● 設問 A
大学広報についての文章によると、近畿大学の受験志願者数が日本一になったのは何年か。

● 抜粋資料

★ ★ ★ ★

日常的に情報発信を積極的に行っていくという姿勢が必要であり、そのためには、頻繁に情報発信ができるような活動を行っていることが前提になります。要するに、大学自体の活動が問われているのです。

~大学にはどのような仕組みが必要だと思われますか?

組織としての広報力を高めるには、教員・学生・職員など、組織構成員の広報マインドを高めることです。まずは大学紹介を積極的に行うことや、webサイトを充実させること、経営の透明性を高めて大学の意思決定プロセスを明らかにすることでしょう。大学の内外へ情報発信を続けていれば、教員同士の研究業績や教育内容がわかりますし、学生一人ひとりが勉学や資格取得、アルバイトやサークル活動などで頑張っている姿が見えてきます。  みんなが頑張っている組織に所属しているというプライドは、「後ろ指をさされるようなことはできない」という抑止力につながりますし、「こんなことをやったら、自分だけでなく、大学のブランドを傷つけることになるのだ」ということを自覚するようになると思います。  特に学生の活動は、良くも悪くも大学のイメージにつながります。不祥事を防止するためといって規則を厳しくするのではなく、自分はこの大学の学生なのだ、という自覚とプライドを持ち、社会常識や倫理にはずれるようなことを自ら抑制するようにすることです。ときどき有名大学の教員や学生が不祥事を起こしていますから、自覚やプライドは大学偏差値とは別物です。  一言でいえば「風通しの良い組織づくり」です。企業で不祥事が起きると、謝罪会見で必ずといっていいほど、「組織の風通しが悪く、情報が上がってこなかった」という言い訳が出ます。  日常からトップダウン型の命令系統で動いている組織では、都合の悪い情報を下から上げることにものすごい勇気がいります。でも、教員や職員の意見がうまく吸い上げられるボトムアップ型の組織なら、自分の言動が大学のブランドに直結していくことを自覚しやすいはずです。

BILANC08駒橋先生図表

~大学の広報で注目しているところはありますか?

全国的に評判になっているのは、近畿大学の「近大マグロ」ですね。水産研究所の研究成果は素晴らしいものですが、商社と提携して大量生産を始めることを許可したことが注目すべき点です。同じレベルの研究成果は他大学でも出ているかもしれませんが、商業的利用については二の足を踏むところが多いです。このような形で全国的な知名度向上に結び付いたのは、大学の広報マインドだと思います。近畿大学の学生は、近大マグロのニュースを見るたび、自分の大学に誇りを持ったはずです。
近畿大学は数年前に民間企業の方が広報担当の職員になり、次々と話題になるような広報活動を仕掛けてきました。入学式のプロデュースに卒業生のアーティストを起用したことも注目されました。2014年、2015年と連続して受験志願者数が日本一になったことは、こうした話題性の高い活動のおかげで知名度を上げたことと関係があると思います。

★ ★ ★ ★

● 課題用データ
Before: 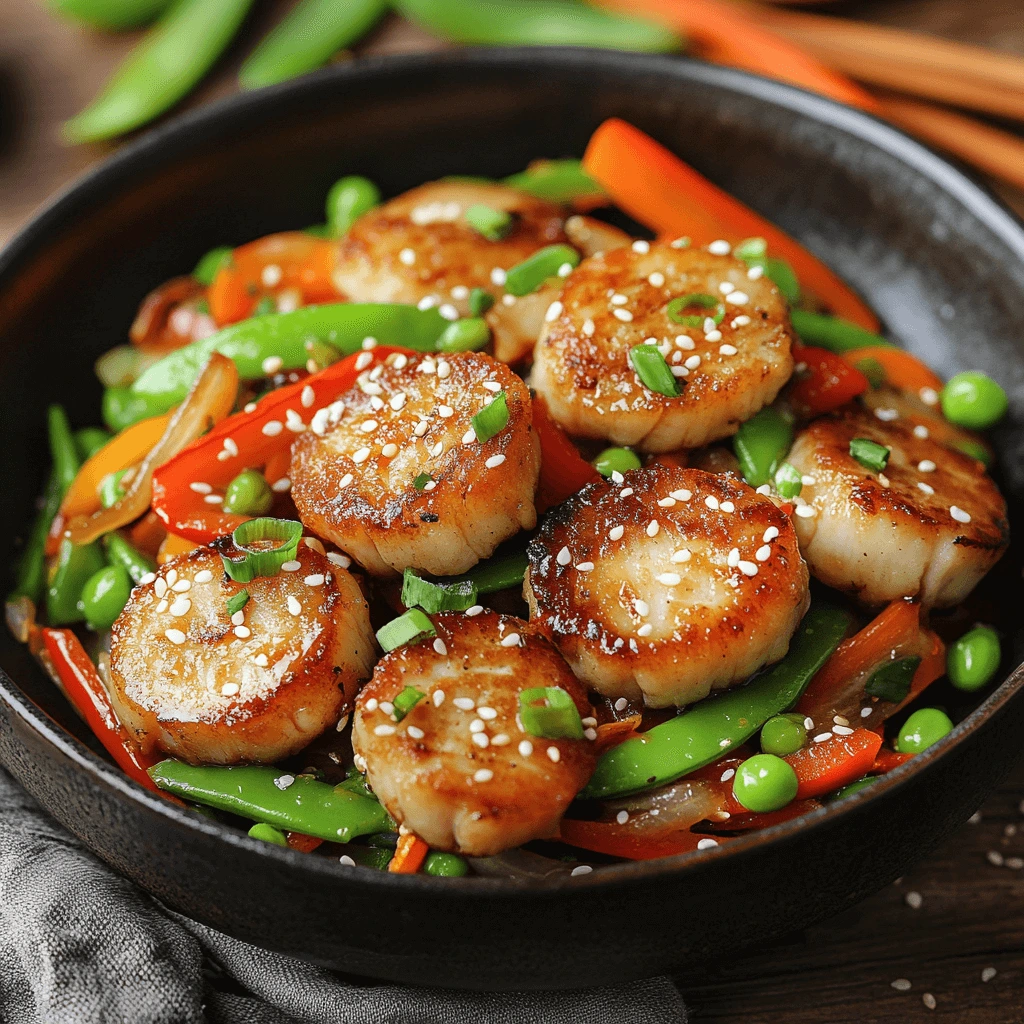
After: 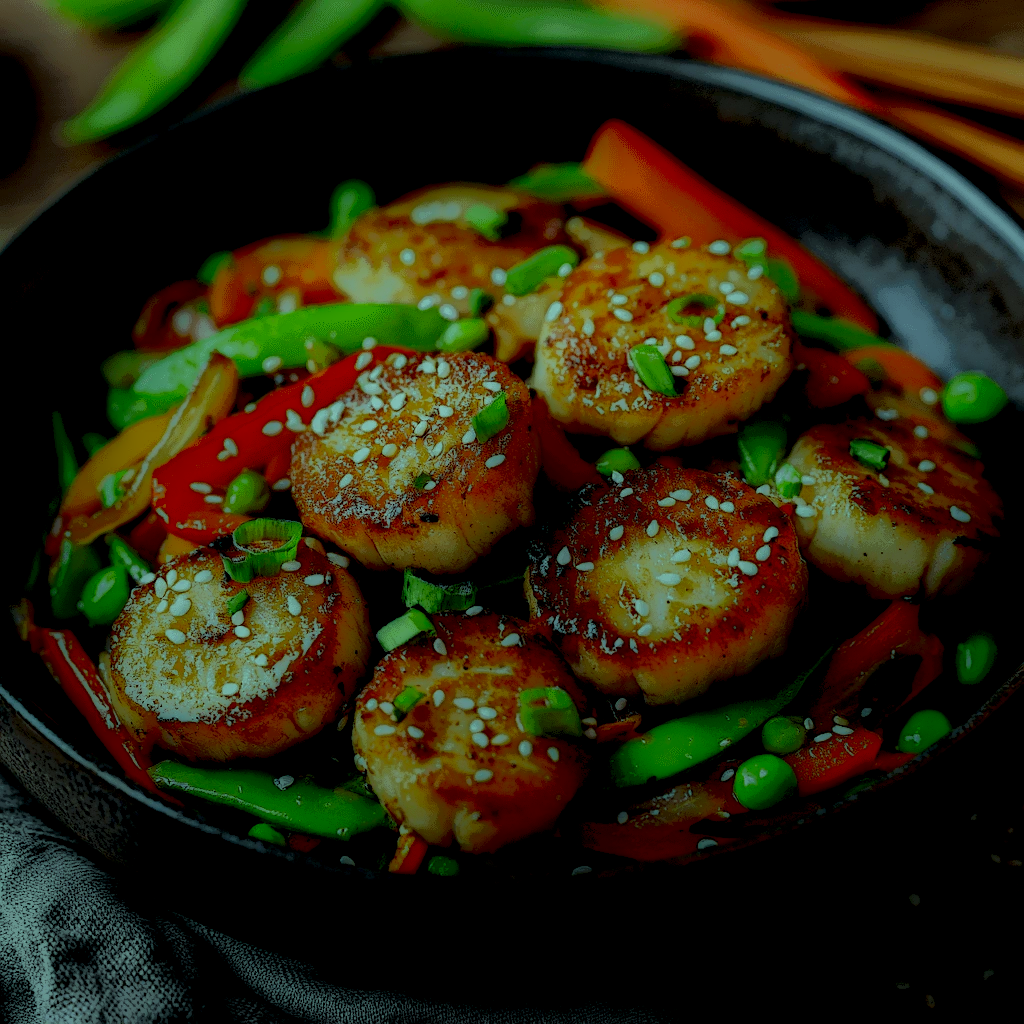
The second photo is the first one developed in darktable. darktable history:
color balance: mode lift, gamma, gain (sRGB), lift [0.997, 0.979, 1.021, 1.011], gamma [1, 1.084, 0.916, 0.998], gain [1, 0.87, 1.13, 1.101], contrast 4.55%, contrast fulcrum 38.24%, output saturation 104.09%
rgb levels: preserve colors sum RGB, levels [[0.038, 0.433, 0.934], [0, 0.5, 1], [0, 0.5, 1]]
local contrast: highlights 0%, shadows 198%, detail 164%, midtone range 0.001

★ ★ ★ ★

● 設問 B
上の記録をすべて、1行につき1つの文字列とするJSONリストに変換してください。空行は除き、画像は答えに含めないでください。

● 記述解答 A
2014年と2015年。

● 記述解答 B
[
  "Before: ",
  "After: ",
  "The second photo is the first one developed in darktable. darktable history:",
  "color balance: mode lift, gamma, gain (sRGB), lift [0.997, 0.979, 1.021, 1.011], gamma [1, 1.084, 0.916, 0.998], gain [1, 0.87, 1.13, 1.101], contrast 4.55%, contrast fulcrum 38.24%, output saturation 104.09%",
  "rgb levels: preserve colors sum RGB, levels [[0.038, 0.433, 0.934], [0, 0.5, 1], [0, 0.5, 1]]",
  "local contrast: highlights 0%, shadows 198%, detail 164%, midtone range 0.001"
]